**Activity**
Output begins at the line with "Annotate the map" and ends at the last line of the records below. Copy each line in that span exactly, and leave out pictures.

**Stored items**
-------

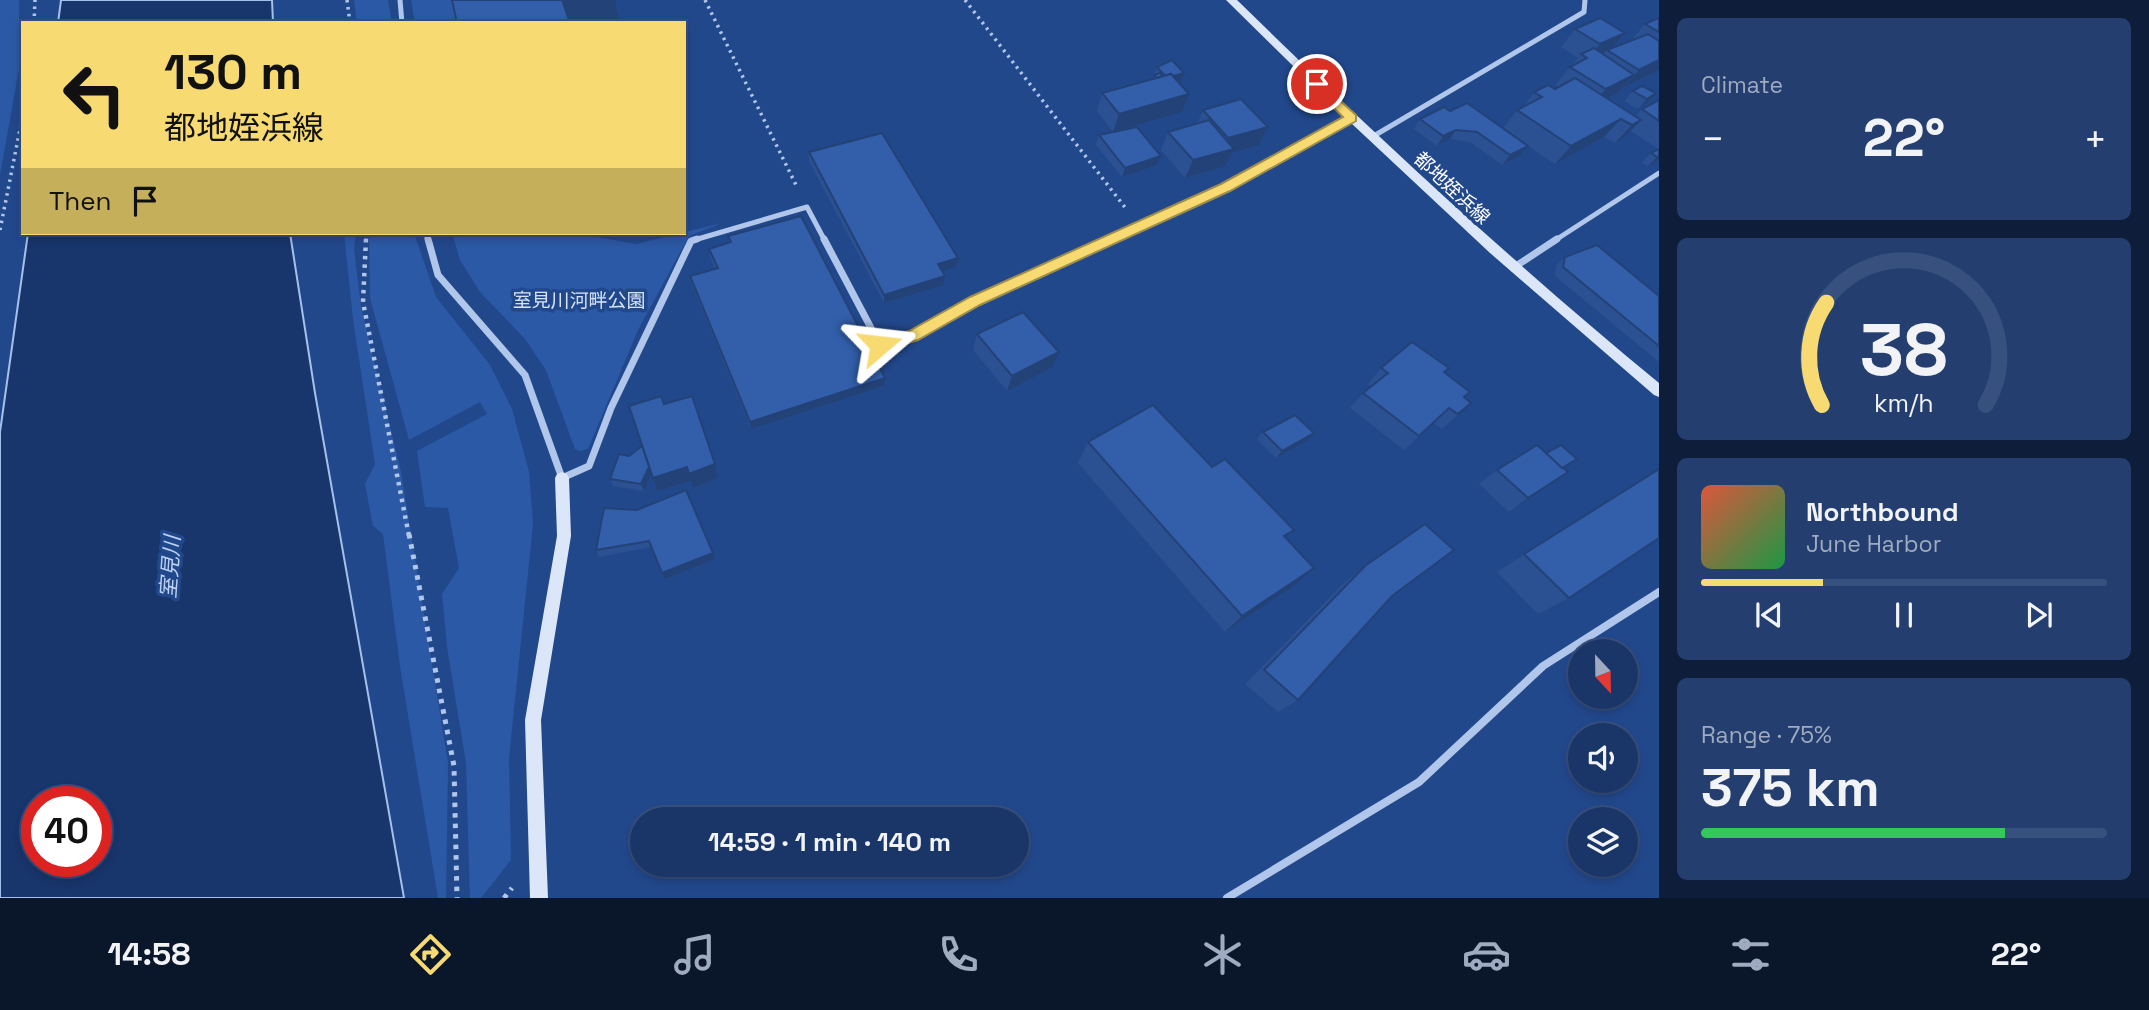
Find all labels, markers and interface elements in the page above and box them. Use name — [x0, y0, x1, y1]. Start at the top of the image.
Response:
text: 130 m — [164, 41, 302, 103]
icon: left — [49, 49, 140, 140]
pin — [1287, 54, 1347, 114]
icon: arrive — [1298, 65, 1336, 103]
text: Climate — [1701, 70, 1783, 100]
text: 22° — [1863, 105, 1945, 171]
text: 都地姪浜線 — [164, 108, 324, 148]
text: − — [1701, 115, 1725, 163]
text: + — [2083, 115, 2107, 163]
street label: 都地姪浜線 — [1409, 146, 1495, 230]
icon: arrive — [126, 182, 164, 220]
text: Then — [49, 184, 112, 218]
park label: 室見川河畔公園 — [512, 288, 646, 313]
text: 38 — [1860, 303, 1948, 396]
position arrow — [843, 308, 917, 382]
text: km/h — [1874, 387, 1934, 419]
text: Northbound — [1806, 495, 1959, 529]
text: June Harbor — [1806, 529, 1941, 559]
water label: 室見川 — [154, 533, 186, 599]
icon: previous — [1750, 596, 1788, 634]
icon: pause — [1885, 596, 1923, 634]
icon: next — [2020, 596, 2058, 634]
north arrow — [1568, 639, 1638, 709]
map controls — [1568, 639, 1638, 877]
text: Range · 75% — [1701, 720, 1832, 750]
button: sound — [1568, 723, 1638, 793]
text: 375 km — [1701, 755, 1880, 821]
speed limit sign: 40 — [21, 786, 112, 877]
button: layers — [1568, 807, 1638, 877]
text: 14:59 · 1 min · 140 m — [708, 825, 951, 859]
icon: directions — [406, 930, 455, 979]
icon: music — [670, 930, 719, 979]
icon: phone — [934, 930, 983, 979]
icon: climate — [1198, 930, 1247, 979]
icon: car — [1462, 930, 1511, 979]
icon: filters — [1726, 930, 1775, 979]
text: 14:58 — [108, 934, 190, 974]
text: 22° — [1991, 934, 2041, 974]

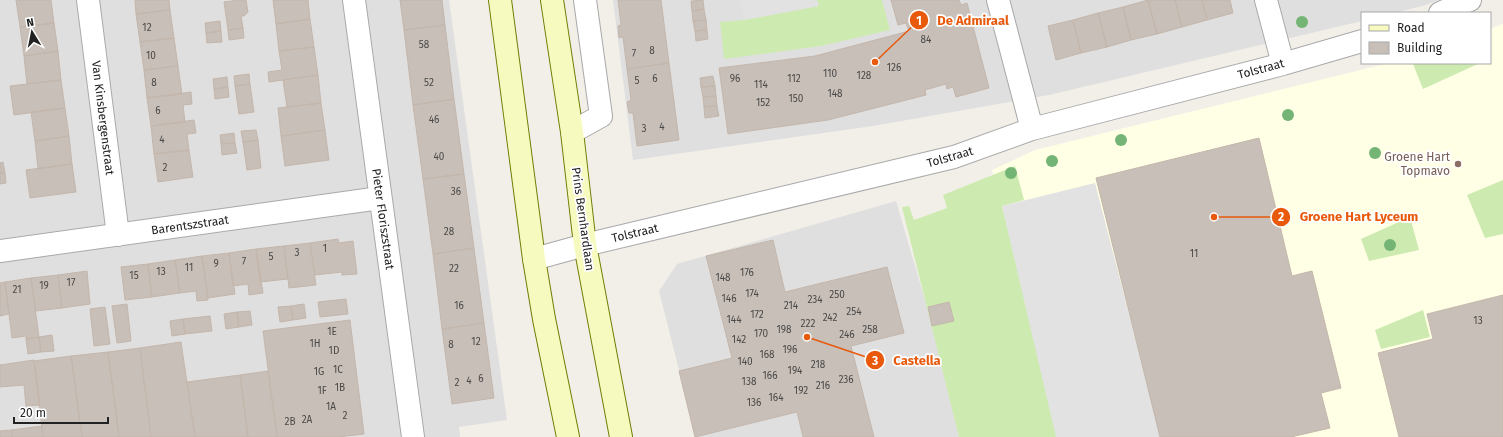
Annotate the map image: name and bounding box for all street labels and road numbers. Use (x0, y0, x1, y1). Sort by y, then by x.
street label: Tolstraat (1236, 56, 1286, 82)
street label: Van Kinsbergenstraat (89, 60, 117, 177)
street label: Tolstraat (925, 144, 975, 170)
street label: Prins Bernhardlaan (569, 166, 597, 272)
street label: Pieter Floriszstraat (369, 168, 397, 271)
street label: Barentszstraat (150, 213, 230, 237)
street label: Tolstraat (610, 221, 660, 245)

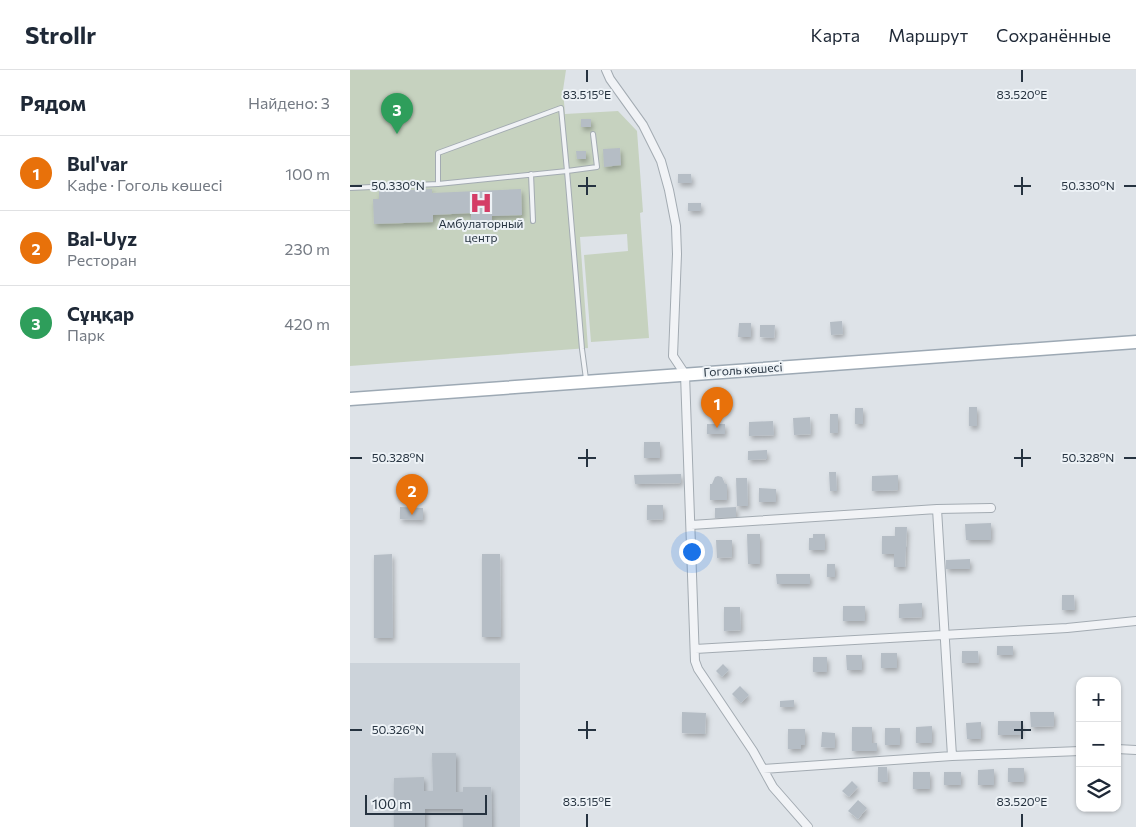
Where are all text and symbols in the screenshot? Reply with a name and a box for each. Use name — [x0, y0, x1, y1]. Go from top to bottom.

-------

**Solution to this exercise**
Annotate the map image: name and bounding box for all street labels and road numbers. Use (x0, y0, x1, y1). Sort by y, then by x.
street label: Tolstraat (1236, 56, 1286, 82)
street label: Van Kinsbergenstraat (89, 60, 117, 177)
street label: Tolstraat (925, 144, 975, 170)
street label: Prins Bernhardlaan (569, 166, 597, 272)
street label: Pieter Floriszstraat (369, 168, 397, 271)
street label: Barentszstraat (150, 213, 230, 237)
street label: Tolstraat (610, 221, 660, 245)

Where are all text and symbols in the screenshot? Reply with a name and a box for each. Use name — [x0, y0, x1, y1]. Go from top to bottom.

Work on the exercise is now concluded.